----- Given records

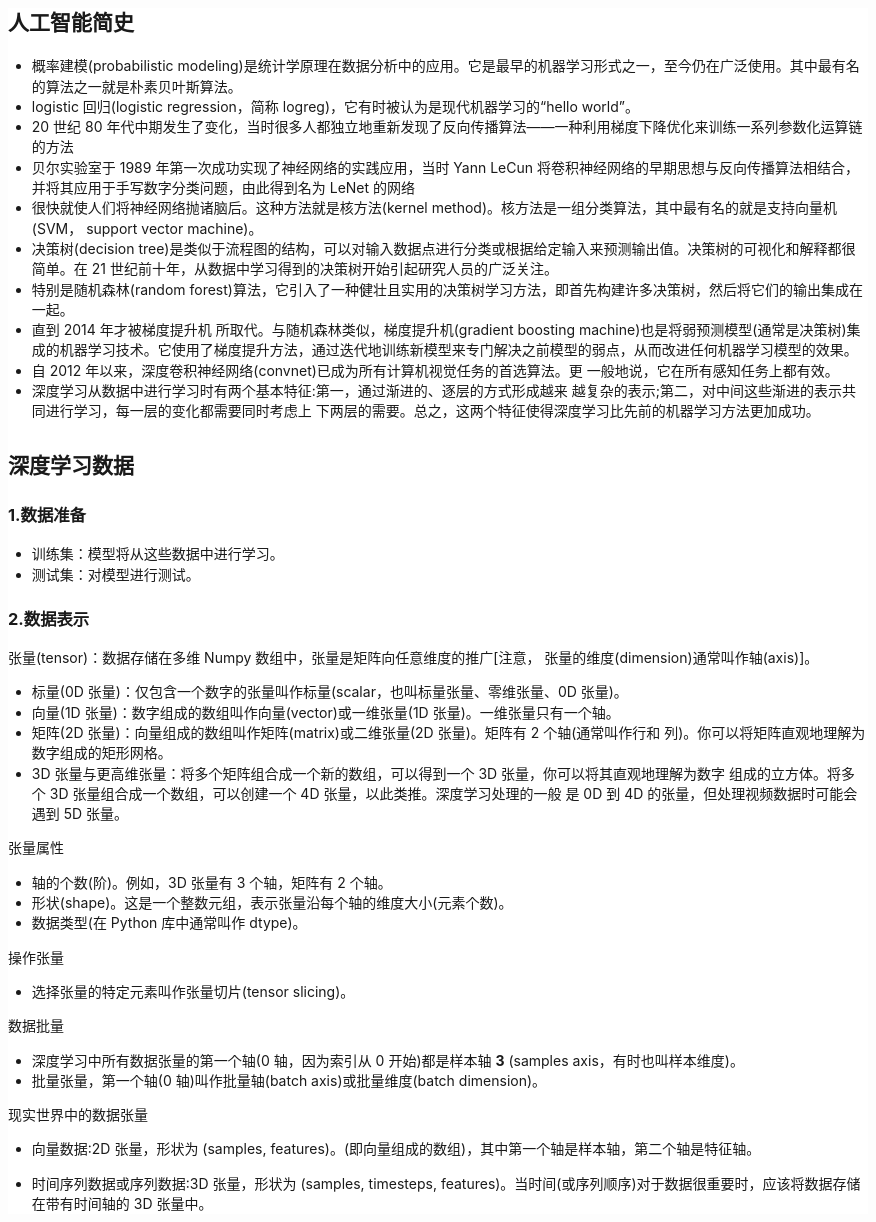 ## 人工智能简史

- 概率建模(probabilistic modeling)是统计学原理在数据分析中的应用。它是最早的机器学习形式之一，至今仍在广泛使用。其中最有名的算法之一就是朴素贝叶斯算法。
-  logistic 回归(logistic regression，简称 logreg)，它有时被认为是现代机器学习的“hello world”。
- 20 世纪 80 年代中期发生了变化，当时很多人都独立地重新发现了反向传播算法——一种利用梯度下降优化来训练一系列参数化运算链的方法
- 贝尔实验室于 1989 年第一次成功实现了神经网络的实践应用，当时 Yann LeCun 将卷积神经网络的早期思想与反向传播算法相结合，并将其应用于手写数字分类问题，由此得到名为 LeNet 的网络
- 很快就使人们将神经网络抛诸脑后。这种方法就是核方法(kernel method)。核方法是一组分类算法，其中最有名的就是支持向量机(SVM， support vector machine)。
- 决策树(decision tree)是类似于流程图的结构，可以对输入数据点进行分类或根据给定输入来预测输出值。决策树的可视化和解释都很简单。在 21 世纪前十年，从数据中学习得到的决策树开始引起研究人员的广泛关注。
- 特别是随机森林(random forest)算法，它引入了一种健壮且实用的决策树学习方法，即首先构建许多决策树，然后将它们的输出集成在一起。
- 直到 2014 年才被梯度提升机 所取代。与随机森林类似，梯度提升机(gradient boosting machine)也是将弱预测模型(通常是决策树)集成的机器学习技术。它使用了梯度提升方法，通过迭代地训练新模型来专门解决之前模型的弱点，从而改进任何机器学习模型的效果。
- 自 2012 年以来，深度卷积神经网络(convnet)已成为所有计算机视觉任务的首选算法。更 一般地说，它在所有感知任务上都有效。
- 深度学习从数据中进行学习时有两个基本特征:第一，通过渐进的、逐层的方式形成越来 越复杂的表示;第二，对中间这些渐进的表示共同进行学习，每一层的变化都需要同时考虑上 下两层的需要。总之，这两个特征使得深度学习比先前的机器学习方法更加成功。

## 深度学习数据

### 1.数据准备

- 训练集：模型将从这些数据中进行学习。
- 测试集：对模型进行测试。

### 2.数据表示

张量(tensor)：数据存储在多维 Numpy 数组中，张量是矩阵向任意维度的推广[注意， 张量的维度(dimension)通常叫作轴(axis)]。

- 标量(0D 张量)：仅包含一个数字的张量叫作标量(scalar，也叫标量张量、零维张量、0D 张量)。
- 向量(1D 张量)：数字组成的数组叫作向量(vector)或一维张量(1D 张量)。一维张量只有一个轴。
- 矩阵(2D 张量)：向量组成的数组叫作矩阵(matrix)或二维张量(2D 张量)。矩阵有 2 个轴(通常叫作行和 列)。你可以将矩阵直观地理解为数字组成的矩形网格。
- 3D 张量与更高维张量：将多个矩阵组合成一个新的数组，可以得到一个 3D 张量，你可以将其直观地理解为数字 组成的立方体。将多个 3D 张量组合成一个数组，可以创建一个 4D 张量，以此类推。深度学习处理的一般 是 0D 到 4D 的张量，但处理视频数据时可能会遇到 5D 张量。

张量属性

- 轴的个数(阶)。例如，3D 张量有 3 个轴，矩阵有 2 个轴。
- 形状(shape)。这是一个整数元组，表示张量沿每个轴的维度大小(元素个数)。
- 数据类型(在 Python 库中通常叫作 dtype)。

操作张量

- 选择张量的特定元素叫作张量切片(tensor slicing)。

数据批量

- 深度学习中所有数据张量的第一个轴(0 轴，因为索引从 0 开始)都是样本轴 **3** (samples axis，有时也叫样本维度)。
- 批量张量，第一个轴(0 轴)叫作批量轴(batch axis)或批量维度(batch dimension)。

现实世界中的数据张量

- 向量数据:2D 张量，形状为 (samples, features)。(即向量组成的数组)，其中第一个轴是样本轴，第二个轴是特征轴。

- 时间序列数据或序列数据:3D 张量，形状为 (samples, timesteps, features)。当时间(或序列顺序)对于数据很重要时，应该将数据存储在带有时间轴的 3D 张量中。
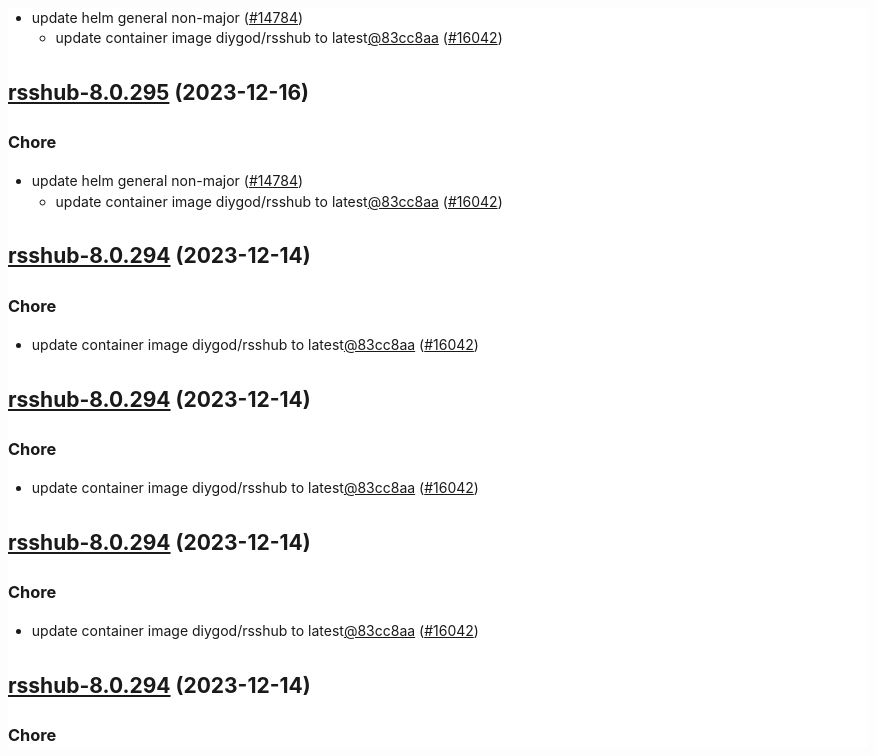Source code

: - update helm general non-major ([#14784](https://github.com/truecharts/charts/issues/14784))
  - update container image diygod/rsshub to latest[@83cc8aa](https://github.com/83cc8aa) ([#16042](https://github.com/truecharts/charts/issues/16042))
  
  


## [rsshub-8.0.295](https://github.com/truecharts/charts/compare/rsshub-8.0.293...rsshub-8.0.295) (2023-12-16)

### Chore

- update helm general non-major ([#14784](https://github.com/truecharts/charts/issues/14784))
  - update container image diygod/rsshub to latest[@83cc8aa](https://github.com/83cc8aa) ([#16042](https://github.com/truecharts/charts/issues/16042))
  
  


## [rsshub-8.0.294](https://github.com/truecharts/charts/compare/rsshub-8.0.293...rsshub-8.0.294) (2023-12-14)

### Chore

- update container image diygod/rsshub to latest[@83cc8aa](https://github.com/83cc8aa) ([#16042](https://github.com/truecharts/charts/issues/16042))
  
  


## [rsshub-8.0.294](https://github.com/truecharts/charts/compare/rsshub-8.0.293...rsshub-8.0.294) (2023-12-14)

### Chore

- update container image diygod/rsshub to latest[@83cc8aa](https://github.com/83cc8aa) ([#16042](https://github.com/truecharts/charts/issues/16042))
  
  


## [rsshub-8.0.294](https://github.com/truecharts/charts/compare/rsshub-8.0.293...rsshub-8.0.294) (2023-12-14)

### Chore

- update container image diygod/rsshub to latest[@83cc8aa](https://github.com/83cc8aa) ([#16042](https://github.com/truecharts/charts/issues/16042))
  
  


## [rsshub-8.0.294](https://github.com/truecharts/charts/compare/rsshub-8.0.293...rsshub-8.0.294) (2023-12-14)

### Chore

----------

Assignment:
Repeat the records above verbatim, dropping the pictures.

Response to the exercise:
 ## 人工智能简史

- 概率建模(probabilistic modeling)是统计学原理在数据分析中的应用。它是最早的机器学习形式之一，至今仍在广泛使用。其中最有名的算法之一就是朴素贝叶斯算法。
-  logistic 回归(logistic regression，简称 logreg)，它有时被认为是现代机器学习的“hello world”。
- 20 世纪 80 年代中期发生了变化，当时很多人都独立地重新发现了反向传播算法——一种利用梯度下降优化来训练一系列参数化运算链的方法
- 贝尔实验室于 1989 年第一次成功实现了神经网络的实践应用，当时 Yann LeCun 将卷积神经网络的早期思想与反向传播算法相结合，并将其应用于手写数字分类问题，由此得到名为 LeNet 的网络
- 很快就使人们将神经网络抛诸脑后。这种方法就是核方法(kernel method)。核方法是一组分类算法，其中最有名的就是支持向量机(SVM， support vector machine)。
- 决策树(decision tree)是类似于流程图的结构，可以对输入数据点进行分类或根据给定输入来预测输出值。决策树的可视化和解释都很简单。在 21 世纪前十年，从数据中学习得到的决策树开始引起研究人员的广泛关注。
- 特别是随机森林(random forest)算法，它引入了一种健壮且实用的决策树学习方法，即首先构建许多决策树，然后将它们的输出集成在一起。
- 直到 2014 年才被梯度提升机 所取代。与随机森林类似，梯度提升机(gradient boosting machine)也是将弱预测模型(通常是决策树)集成的机器学习技术。它使用了梯度提升方法，通过迭代地训练新模型来专门解决之前模型的弱点，从而改进任何机器学习模型的效果。
- 自 2012 年以来，深度卷积神经网络(convnet)已成为所有计算机视觉任务的首选算法。更 一般地说，它在所有感知任务上都有效。
- 深度学习从数据中进行学习时有两个基本特征:第一，通过渐进的、逐层的方式形成越来 越复杂的表示;第二，对中间这些渐进的表示共同进行学习，每一层的变化都需要同时考虑上 下两层的需要。总之，这两个特征使得深度学习比先前的机器学习方法更加成功。

## 深度学习数据

### 1.数据准备

- 训练集：模型将从这些数据中进行学习。
- 测试集：对模型进行测试。

### 2.数据表示

张量(tensor)：数据存储在多维 Numpy 数组中，张量是矩阵向任意维度的推广[注意， 张量的维度(dimension)通常叫作轴(axis)]。

- 标量(0D 张量)：仅包含一个数字的张量叫作标量(scalar，也叫标量张量、零维张量、0D 张量)。
- 向量(1D 张量)：数字组成的数组叫作向量(vector)或一维张量(1D 张量)。一维张量只有一个轴。
- 矩阵(2D 张量)：向量组成的数组叫作矩阵(matrix)或二维张量(2D 张量)。矩阵有 2 个轴(通常叫作行和 列)。你可以将矩阵直观地理解为数字组成的矩形网格。
- 3D 张量与更高维张量：将多个矩阵组合成一个新的数组，可以得到一个 3D 张量，你可以将其直观地理解为数字 组成的立方体。将多个 3D 张量组合成一个数组，可以创建一个 4D 张量，以此类推。深度学习处理的一般 是 0D 到 4D 的张量，但处理视频数据时可能会遇到 5D 张量。

张量属性

- 轴的个数(阶)。例如，3D 张量有 3 个轴，矩阵有 2 个轴。
- 形状(shape)。这是一个整数元组，表示张量沿每个轴的维度大小(元素个数)。
- 数据类型(在 Python 库中通常叫作 dtype)。

操作张量

- 选择张量的特定元素叫作张量切片(tensor slicing)。

数据批量

- 深度学习中所有数据张量的第一个轴(0 轴，因为索引从 0 开始)都是样本轴 **3** (samples axis，有时也叫样本维度)。
- 批量张量，第一个轴(0 轴)叫作批量轴(batch axis)或批量维度(batch dimension)。

现实世界中的数据张量

- 向量数据:2D 张量，形状为 (samples, features)。(即向量组成的数组)，其中第一个轴是样本轴，第二个轴是特征轴。

- 时间序列数据或序列数据:3D 张量，形状为 (samples, timesteps, features)。当时间(或序列顺序)对于数据很重要时，应该将数据存储在带有时间轴的 3D 张量中。
Source code

: - update helm general non-major ([#14784](https://github.com/truecharts/charts/issues/14784))
  - update container image diygod/rsshub to latest[@83cc8aa](https://github.com/83cc8aa) ([#16042](https://github.com/truecharts/charts/issues/16042))
  
  


## [rsshub-8.0.295](https://github.com/truecharts/charts/compare/rsshub-8.0.293...rsshub-8.0.295) (2023-12-16)

### Chore

- update helm general non-major ([#14784](https://github.com/truecharts/charts/issues/14784))
  - update container image diygod/rsshub to latest[@83cc8aa](https://github.com/83cc8aa) ([#16042](https://github.com/truecharts/charts/issues/16042))
  
  


## [rsshub-8.0.294](https://github.com/truecharts/charts/compare/rsshub-8.0.293...rsshub-8.0.294) (2023-12-14)

### Chore

- update container image diygod/rsshub to latest[@83cc8aa](https://github.com/83cc8aa) ([#16042](https://github.com/truecharts/charts/issues/16042))
  
  


## [rsshub-8.0.294](https://github.com/truecharts/charts/compare/rsshub-8.0.293...rsshub-8.0.294) (2023-12-14)

### Chore

- update container image diygod/rsshub to latest[@83cc8aa](https://github.com/83cc8aa) ([#16042](https://github.com/truecharts/charts/issues/16042))
  
  


## [rsshub-8.0.294](https://github.com/truecharts/charts/compare/rsshub-8.0.293...rsshub-8.0.294) (2023-12-14)

### Chore

- update container image diygod/rsshub to latest[@83cc8aa](https://github.com/83cc8aa) ([#16042](https://github.com/truecharts/charts/issues/16042))
  
  


## [rsshub-8.0.294](https://github.com/truecharts/charts/compare/rsshub-8.0.293...rsshub-8.0.294) (2023-12-14)

### Chore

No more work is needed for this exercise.